Task instructions → Everything in the records is to be written out exactly, except the pictures.

Dataset records →

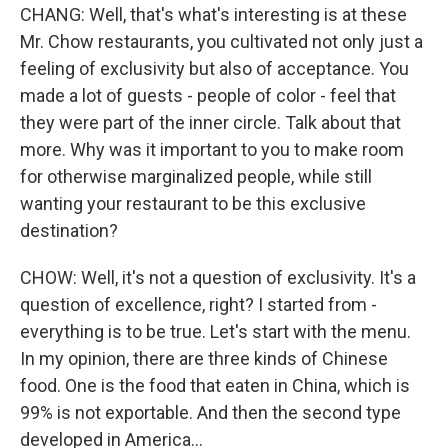
CHANG: Well, that's what's interesting is at these
Mr. Chow restaurants, you cultivated not only just a
feeling of exclusivity but also of acceptance. You
made a lot of guests - people of color - feel that
they were part of the inner circle. Talk about that
more. Why was it important to you to make room
for otherwise marginalized people, while still
wanting your restaurant to be this exclusive
destination?
CHOW: Well, it's not a question of exclusivity. It's a
question of excellence, right? I started from -
everything is to be true. Let's start with the menu.
In my opinion, there are three kinds of Chinese
food. One is the food that eaten in China, which is
99% is not exportable. And then the second type
developed in America...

Final answer →
CHANG: Well, that's what's interesting is at these
Mr. Chow restaurants, you cultivated not only just a
feeling of exclusivity but also of acceptance. You
made a lot of guests - people of color - feel that
they were part of the inner circle. Talk about that
more. Why was it important to you to make room
for otherwise marginalized people, while still
wanting your restaurant to be this exclusive
destination?
CHOW: Well, it's not a question of exclusivity. It's a
question of excellence, right? I started from -
everything is to be true. Let's start with the menu.
In my opinion, there are three kinds of Chinese
food. One is the food that eaten in China, which is
99% is not exportable. And then the second type
developed in America...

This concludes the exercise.